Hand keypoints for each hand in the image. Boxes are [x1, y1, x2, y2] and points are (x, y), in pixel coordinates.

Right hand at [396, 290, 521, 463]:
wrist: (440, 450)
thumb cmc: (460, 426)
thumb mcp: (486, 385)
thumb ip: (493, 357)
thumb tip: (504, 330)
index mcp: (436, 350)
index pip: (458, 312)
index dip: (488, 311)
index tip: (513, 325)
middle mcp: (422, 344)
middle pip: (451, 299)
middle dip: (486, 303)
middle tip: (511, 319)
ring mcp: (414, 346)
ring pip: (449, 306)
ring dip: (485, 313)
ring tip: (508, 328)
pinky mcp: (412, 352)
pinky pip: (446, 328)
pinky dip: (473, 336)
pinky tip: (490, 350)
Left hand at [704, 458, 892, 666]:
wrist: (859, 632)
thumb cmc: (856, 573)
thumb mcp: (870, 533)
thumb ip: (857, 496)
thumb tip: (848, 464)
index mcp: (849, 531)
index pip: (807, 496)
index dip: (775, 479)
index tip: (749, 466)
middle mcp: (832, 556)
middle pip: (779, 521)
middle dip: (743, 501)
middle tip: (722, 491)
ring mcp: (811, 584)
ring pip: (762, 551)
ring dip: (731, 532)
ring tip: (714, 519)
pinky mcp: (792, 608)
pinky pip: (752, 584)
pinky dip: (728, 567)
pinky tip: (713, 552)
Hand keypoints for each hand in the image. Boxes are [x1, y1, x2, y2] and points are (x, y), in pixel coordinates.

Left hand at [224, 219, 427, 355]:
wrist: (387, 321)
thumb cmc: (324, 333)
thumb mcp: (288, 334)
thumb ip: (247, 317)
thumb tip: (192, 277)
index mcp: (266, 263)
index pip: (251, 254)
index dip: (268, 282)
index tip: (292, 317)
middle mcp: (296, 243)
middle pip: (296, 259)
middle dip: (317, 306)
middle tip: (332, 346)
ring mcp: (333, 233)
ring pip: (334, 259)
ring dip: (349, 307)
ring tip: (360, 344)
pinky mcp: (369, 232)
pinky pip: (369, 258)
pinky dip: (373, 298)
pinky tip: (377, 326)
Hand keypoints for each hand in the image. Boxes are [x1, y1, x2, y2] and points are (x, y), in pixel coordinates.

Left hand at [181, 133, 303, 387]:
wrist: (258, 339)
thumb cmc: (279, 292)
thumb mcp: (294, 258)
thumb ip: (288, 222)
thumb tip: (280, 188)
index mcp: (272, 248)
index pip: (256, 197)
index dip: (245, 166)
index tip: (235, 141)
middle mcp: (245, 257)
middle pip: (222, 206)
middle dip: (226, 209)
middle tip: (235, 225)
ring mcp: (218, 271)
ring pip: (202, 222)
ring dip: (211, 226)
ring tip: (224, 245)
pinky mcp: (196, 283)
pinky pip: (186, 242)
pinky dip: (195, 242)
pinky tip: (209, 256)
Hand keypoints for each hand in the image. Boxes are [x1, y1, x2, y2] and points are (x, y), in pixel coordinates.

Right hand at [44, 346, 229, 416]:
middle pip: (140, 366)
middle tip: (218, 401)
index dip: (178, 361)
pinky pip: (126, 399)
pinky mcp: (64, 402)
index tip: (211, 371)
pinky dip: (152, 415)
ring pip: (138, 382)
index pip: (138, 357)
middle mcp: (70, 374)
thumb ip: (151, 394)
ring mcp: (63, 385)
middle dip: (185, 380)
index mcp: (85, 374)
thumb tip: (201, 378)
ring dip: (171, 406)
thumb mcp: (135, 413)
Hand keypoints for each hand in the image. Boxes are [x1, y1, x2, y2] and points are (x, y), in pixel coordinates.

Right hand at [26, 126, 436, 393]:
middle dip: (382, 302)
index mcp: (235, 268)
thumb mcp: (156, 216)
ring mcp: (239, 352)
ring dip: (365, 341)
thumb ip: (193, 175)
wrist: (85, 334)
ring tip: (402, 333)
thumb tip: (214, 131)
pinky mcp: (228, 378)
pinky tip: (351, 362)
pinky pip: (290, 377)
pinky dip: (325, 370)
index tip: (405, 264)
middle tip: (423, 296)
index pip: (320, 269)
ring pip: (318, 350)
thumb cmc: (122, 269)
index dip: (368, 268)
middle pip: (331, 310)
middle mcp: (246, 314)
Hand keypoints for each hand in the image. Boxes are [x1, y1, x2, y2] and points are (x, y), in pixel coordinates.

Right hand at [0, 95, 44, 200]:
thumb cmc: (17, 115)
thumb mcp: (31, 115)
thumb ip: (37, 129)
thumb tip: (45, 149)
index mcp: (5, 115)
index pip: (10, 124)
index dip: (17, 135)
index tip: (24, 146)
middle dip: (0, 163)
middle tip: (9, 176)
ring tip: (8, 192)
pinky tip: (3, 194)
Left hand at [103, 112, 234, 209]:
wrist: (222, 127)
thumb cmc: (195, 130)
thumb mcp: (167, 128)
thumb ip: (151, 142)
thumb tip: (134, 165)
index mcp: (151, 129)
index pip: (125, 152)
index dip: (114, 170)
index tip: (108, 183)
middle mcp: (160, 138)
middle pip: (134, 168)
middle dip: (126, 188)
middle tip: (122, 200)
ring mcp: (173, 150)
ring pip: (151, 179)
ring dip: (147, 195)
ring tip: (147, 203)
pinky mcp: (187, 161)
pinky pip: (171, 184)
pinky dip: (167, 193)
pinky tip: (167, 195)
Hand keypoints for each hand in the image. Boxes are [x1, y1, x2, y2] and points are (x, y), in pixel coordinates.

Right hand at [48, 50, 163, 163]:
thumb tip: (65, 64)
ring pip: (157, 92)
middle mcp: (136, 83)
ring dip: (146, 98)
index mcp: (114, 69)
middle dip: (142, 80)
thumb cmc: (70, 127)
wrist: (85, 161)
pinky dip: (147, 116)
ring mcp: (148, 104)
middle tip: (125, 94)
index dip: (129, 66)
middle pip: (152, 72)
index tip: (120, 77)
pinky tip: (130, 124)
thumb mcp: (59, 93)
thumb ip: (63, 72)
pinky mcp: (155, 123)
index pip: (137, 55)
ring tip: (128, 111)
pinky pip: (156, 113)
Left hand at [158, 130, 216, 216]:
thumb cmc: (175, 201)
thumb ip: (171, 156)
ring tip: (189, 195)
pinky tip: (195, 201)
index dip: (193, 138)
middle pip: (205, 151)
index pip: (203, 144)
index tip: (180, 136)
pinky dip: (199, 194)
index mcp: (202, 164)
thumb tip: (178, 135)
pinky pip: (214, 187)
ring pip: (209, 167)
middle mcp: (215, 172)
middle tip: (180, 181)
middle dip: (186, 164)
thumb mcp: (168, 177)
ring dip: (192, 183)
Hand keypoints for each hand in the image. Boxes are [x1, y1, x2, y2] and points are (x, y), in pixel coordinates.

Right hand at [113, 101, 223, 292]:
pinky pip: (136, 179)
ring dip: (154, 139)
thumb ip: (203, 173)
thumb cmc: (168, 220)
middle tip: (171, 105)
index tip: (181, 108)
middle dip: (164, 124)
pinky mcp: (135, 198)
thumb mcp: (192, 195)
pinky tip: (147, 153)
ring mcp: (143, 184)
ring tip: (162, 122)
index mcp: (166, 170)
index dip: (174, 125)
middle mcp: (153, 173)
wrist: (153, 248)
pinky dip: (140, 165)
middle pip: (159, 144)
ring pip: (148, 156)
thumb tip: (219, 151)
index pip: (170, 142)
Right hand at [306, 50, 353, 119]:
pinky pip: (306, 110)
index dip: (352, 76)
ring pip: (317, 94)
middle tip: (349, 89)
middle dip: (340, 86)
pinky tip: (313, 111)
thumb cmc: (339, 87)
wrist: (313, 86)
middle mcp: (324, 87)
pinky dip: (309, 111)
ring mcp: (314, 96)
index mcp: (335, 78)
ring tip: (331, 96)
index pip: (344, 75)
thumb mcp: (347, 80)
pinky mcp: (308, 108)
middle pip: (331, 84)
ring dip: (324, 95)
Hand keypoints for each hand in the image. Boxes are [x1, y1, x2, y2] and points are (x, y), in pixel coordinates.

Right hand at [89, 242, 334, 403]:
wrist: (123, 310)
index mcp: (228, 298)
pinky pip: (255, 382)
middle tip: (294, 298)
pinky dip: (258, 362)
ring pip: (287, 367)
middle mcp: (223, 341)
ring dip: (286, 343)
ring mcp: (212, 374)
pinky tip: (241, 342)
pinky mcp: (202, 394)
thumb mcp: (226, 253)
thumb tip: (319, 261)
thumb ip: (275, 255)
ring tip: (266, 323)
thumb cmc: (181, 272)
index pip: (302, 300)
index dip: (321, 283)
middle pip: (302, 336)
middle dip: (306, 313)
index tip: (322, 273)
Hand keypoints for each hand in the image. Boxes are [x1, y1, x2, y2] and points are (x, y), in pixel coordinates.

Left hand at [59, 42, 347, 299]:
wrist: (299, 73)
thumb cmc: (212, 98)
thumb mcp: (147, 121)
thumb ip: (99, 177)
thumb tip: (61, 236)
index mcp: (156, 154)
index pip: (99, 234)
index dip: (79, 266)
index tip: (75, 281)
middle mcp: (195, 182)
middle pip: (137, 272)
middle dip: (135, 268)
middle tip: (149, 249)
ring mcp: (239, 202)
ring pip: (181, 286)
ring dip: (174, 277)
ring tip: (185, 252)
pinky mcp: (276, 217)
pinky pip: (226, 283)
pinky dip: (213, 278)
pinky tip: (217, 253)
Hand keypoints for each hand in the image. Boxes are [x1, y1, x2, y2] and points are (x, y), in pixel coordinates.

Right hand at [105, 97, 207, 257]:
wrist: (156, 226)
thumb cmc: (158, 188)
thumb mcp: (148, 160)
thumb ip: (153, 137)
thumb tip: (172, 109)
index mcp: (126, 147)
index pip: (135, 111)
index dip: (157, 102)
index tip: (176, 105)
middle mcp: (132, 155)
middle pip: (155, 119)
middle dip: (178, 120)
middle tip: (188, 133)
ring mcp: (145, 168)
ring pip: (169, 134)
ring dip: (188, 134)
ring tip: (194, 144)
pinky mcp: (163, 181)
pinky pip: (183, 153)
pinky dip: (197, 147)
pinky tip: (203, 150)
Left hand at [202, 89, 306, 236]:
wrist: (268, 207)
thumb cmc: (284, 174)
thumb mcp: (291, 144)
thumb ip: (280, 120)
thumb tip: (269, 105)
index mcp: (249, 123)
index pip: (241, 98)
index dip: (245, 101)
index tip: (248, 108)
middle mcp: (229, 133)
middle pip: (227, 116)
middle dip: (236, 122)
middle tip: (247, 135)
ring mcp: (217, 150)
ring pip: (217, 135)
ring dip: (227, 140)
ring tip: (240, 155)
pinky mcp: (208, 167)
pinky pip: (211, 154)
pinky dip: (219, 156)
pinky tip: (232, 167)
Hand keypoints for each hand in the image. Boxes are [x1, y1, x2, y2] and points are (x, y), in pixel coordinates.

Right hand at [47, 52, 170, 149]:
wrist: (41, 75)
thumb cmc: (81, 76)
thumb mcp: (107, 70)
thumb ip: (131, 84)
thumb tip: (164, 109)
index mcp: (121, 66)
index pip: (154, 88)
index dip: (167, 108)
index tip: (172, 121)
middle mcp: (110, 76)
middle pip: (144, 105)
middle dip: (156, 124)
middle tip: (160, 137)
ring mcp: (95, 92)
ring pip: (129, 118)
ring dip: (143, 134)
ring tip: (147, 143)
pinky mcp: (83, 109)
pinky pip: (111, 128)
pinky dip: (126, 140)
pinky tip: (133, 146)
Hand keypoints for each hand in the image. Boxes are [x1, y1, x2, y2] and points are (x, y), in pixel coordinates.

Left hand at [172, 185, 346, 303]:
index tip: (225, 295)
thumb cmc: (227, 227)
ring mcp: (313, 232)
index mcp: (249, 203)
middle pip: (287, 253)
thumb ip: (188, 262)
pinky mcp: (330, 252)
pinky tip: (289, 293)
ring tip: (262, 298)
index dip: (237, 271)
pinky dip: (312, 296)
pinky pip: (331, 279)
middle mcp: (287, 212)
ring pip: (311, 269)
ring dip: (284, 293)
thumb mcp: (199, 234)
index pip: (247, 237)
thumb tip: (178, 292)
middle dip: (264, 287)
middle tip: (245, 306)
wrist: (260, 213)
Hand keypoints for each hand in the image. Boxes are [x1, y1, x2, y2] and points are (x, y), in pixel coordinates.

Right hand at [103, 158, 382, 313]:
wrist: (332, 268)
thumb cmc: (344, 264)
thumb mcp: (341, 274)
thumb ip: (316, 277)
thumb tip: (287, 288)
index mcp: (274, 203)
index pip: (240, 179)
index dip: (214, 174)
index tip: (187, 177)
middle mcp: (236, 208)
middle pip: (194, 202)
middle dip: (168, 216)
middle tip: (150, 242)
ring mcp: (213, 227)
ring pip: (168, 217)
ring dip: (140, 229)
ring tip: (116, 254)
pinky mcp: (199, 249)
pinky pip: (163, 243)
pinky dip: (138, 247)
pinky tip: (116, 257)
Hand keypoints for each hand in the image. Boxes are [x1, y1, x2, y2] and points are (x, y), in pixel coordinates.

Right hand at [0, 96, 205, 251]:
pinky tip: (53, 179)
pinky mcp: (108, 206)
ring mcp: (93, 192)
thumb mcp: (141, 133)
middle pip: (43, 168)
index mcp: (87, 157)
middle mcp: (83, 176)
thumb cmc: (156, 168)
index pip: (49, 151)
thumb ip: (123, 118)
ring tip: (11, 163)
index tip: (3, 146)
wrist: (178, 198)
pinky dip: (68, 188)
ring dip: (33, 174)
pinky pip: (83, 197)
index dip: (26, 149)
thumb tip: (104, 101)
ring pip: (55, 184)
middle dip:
:::
**Requirement:**
The entries above hold a line with "index mcp: (274, 203)" and a later line with "pinky tip: (116, 257)". Write out exactly those lines and all lines between, nothing more.

**Task result:**
index mcp: (274, 203)
index pip: (240, 179)
index dip: (214, 174)
index tip: (187, 177)
middle mcp: (236, 208)
middle pip: (194, 202)
middle dip: (168, 216)
middle tip: (150, 242)
ring mcp: (213, 227)
ring pip: (168, 217)
ring dip: (140, 229)
ring tip: (116, 254)
pinky mcp: (199, 249)
pinky pip: (163, 243)
pinky dip: (138, 247)
pinky tip: (116, 257)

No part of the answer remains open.